* **JOB ITEM**:
Can you copy out verbatim the part of the rows that opens with the first line and closes with the line containing "#### - 모달 작업을 간단하고 짧으며 집중적으로 유지하십시오", both ends included?

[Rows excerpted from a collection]
------------------------------------------------------------------------

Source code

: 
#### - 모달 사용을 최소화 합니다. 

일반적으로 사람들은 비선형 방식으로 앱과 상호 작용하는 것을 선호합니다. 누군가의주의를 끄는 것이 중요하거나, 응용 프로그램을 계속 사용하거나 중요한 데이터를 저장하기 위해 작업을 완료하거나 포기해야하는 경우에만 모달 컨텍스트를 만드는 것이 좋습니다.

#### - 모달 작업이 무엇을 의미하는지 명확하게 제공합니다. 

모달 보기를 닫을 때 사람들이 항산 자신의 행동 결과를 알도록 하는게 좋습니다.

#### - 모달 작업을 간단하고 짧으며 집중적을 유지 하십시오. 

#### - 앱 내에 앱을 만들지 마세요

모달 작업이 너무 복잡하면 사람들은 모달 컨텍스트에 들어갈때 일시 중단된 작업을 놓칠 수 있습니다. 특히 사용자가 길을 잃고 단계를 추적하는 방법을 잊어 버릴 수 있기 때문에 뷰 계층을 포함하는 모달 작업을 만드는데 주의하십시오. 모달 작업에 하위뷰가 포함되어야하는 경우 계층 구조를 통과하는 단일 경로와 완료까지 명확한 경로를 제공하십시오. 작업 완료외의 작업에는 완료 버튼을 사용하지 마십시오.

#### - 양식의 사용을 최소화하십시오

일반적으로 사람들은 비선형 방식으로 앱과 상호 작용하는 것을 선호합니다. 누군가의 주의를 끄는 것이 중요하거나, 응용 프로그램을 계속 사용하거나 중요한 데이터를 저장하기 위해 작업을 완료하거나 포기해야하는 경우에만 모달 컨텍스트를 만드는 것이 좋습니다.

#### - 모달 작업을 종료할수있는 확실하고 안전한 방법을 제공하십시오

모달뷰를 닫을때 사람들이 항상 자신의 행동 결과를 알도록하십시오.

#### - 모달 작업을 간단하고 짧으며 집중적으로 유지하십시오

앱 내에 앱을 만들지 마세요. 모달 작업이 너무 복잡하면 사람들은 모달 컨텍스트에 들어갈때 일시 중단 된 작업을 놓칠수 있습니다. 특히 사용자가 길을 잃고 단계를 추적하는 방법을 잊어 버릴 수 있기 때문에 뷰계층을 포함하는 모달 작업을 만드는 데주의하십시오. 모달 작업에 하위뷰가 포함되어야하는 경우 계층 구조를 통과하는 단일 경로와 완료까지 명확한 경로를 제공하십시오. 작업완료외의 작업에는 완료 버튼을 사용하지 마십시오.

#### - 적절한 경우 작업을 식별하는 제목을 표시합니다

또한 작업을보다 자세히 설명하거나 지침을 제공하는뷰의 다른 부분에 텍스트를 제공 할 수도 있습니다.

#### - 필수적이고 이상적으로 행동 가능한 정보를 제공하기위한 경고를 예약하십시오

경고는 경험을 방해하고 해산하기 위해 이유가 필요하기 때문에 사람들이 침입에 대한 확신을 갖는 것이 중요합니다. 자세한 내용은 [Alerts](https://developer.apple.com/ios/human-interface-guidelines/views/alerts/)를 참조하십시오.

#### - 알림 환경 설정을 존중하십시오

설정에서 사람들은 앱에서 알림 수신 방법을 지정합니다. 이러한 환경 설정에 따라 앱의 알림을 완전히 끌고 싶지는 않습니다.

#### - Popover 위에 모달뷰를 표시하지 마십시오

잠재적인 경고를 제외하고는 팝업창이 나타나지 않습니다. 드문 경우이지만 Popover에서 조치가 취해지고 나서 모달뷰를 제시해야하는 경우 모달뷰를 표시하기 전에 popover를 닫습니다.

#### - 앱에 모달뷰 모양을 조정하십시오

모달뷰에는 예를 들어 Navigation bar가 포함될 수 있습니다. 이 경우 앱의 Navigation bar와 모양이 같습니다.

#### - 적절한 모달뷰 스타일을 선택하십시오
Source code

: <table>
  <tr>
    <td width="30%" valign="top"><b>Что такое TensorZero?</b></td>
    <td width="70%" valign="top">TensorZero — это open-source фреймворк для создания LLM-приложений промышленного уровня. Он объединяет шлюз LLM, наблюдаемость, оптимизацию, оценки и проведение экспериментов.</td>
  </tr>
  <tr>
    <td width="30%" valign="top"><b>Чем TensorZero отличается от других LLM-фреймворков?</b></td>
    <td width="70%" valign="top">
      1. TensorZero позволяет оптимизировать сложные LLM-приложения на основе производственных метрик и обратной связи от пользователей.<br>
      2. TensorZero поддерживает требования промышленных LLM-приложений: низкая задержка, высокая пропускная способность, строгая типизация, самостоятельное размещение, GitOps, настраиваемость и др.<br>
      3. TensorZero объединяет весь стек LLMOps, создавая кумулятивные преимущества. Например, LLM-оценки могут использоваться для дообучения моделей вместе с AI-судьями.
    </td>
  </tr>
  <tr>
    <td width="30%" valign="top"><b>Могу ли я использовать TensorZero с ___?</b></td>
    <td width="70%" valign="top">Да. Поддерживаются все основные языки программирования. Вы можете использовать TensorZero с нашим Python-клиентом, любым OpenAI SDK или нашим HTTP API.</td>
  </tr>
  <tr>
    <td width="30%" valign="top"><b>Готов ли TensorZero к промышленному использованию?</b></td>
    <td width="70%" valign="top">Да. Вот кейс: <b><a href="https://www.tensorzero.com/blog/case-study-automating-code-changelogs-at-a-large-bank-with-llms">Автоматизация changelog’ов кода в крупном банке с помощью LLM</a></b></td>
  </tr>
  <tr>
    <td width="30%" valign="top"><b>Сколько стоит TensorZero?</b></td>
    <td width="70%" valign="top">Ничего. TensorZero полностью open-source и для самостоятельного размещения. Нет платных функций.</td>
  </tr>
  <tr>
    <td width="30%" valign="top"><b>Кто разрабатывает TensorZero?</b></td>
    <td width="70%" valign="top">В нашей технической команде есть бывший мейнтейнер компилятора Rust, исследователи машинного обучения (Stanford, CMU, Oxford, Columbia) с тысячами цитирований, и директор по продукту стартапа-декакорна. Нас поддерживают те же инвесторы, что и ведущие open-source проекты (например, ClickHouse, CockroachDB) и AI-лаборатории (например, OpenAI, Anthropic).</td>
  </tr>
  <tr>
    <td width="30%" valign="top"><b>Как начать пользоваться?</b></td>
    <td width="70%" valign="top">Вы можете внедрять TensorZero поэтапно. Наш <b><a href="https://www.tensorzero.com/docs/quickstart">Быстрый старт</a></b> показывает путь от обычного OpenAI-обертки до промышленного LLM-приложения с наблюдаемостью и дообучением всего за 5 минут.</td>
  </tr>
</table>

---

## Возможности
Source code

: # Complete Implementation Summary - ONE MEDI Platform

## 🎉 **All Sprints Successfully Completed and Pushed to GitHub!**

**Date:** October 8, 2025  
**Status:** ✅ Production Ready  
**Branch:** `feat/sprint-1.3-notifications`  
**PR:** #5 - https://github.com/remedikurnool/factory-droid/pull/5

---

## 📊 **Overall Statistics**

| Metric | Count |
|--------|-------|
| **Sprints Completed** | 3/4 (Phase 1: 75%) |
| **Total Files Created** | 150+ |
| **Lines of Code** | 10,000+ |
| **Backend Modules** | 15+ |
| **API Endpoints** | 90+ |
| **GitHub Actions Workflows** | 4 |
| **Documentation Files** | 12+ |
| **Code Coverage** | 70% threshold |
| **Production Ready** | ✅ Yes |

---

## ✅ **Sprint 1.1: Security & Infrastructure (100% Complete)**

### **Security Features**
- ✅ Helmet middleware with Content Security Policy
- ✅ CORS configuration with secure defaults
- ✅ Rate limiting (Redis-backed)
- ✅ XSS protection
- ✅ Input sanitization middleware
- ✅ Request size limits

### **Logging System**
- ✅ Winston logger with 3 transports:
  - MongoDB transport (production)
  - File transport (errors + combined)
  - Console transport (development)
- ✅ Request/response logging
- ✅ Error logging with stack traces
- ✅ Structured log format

------------------------------------------------------------------------

* **RESULT BELOW**:
Source code

: 
#### - 모달 사용을 최소화 합니다. 

일반적으로 사람들은 비선형 방식으로 앱과 상호 작용하는 것을 선호합니다. 누군가의주의를 끄는 것이 중요하거나, 응용 프로그램을 계속 사용하거나 중요한 데이터를 저장하기 위해 작업을 완료하거나 포기해야하는 경우에만 모달 컨텍스트를 만드는 것이 좋습니다.

#### - 모달 작업이 무엇을 의미하는지 명확하게 제공합니다. 

모달 보기를 닫을 때 사람들이 항산 자신의 행동 결과를 알도록 하는게 좋습니다.

#### - 모달 작업을 간단하고 짧으며 집중적을 유지 하십시오. 

#### - 앱 내에 앱을 만들지 마세요

모달 작업이 너무 복잡하면 사람들은 모달 컨텍스트에 들어갈때 일시 중단된 작업을 놓칠 수 있습니다. 특히 사용자가 길을 잃고 단계를 추적하는 방법을 잊어 버릴 수 있기 때문에 뷰 계층을 포함하는 모달 작업을 만드는데 주의하십시오. 모달 작업에 하위뷰가 포함되어야하는 경우 계층 구조를 통과하는 단일 경로와 완료까지 명확한 경로를 제공하십시오. 작업 완료외의 작업에는 완료 버튼을 사용하지 마십시오.

#### - 양식의 사용을 최소화하십시오

일반적으로 사람들은 비선형 방식으로 앱과 상호 작용하는 것을 선호합니다. 누군가의 주의를 끄는 것이 중요하거나, 응용 프로그램을 계속 사용하거나 중요한 데이터를 저장하기 위해 작업을 완료하거나 포기해야하는 경우에만 모달 컨텍스트를 만드는 것이 좋습니다.

#### - 모달 작업을 종료할수있는 확실하고 안전한 방법을 제공하십시오

모달뷰를 닫을때 사람들이 항상 자신의 행동 결과를 알도록하십시오.

#### - 모달 작업을 간단하고 짧으며 집중적으로 유지하십시오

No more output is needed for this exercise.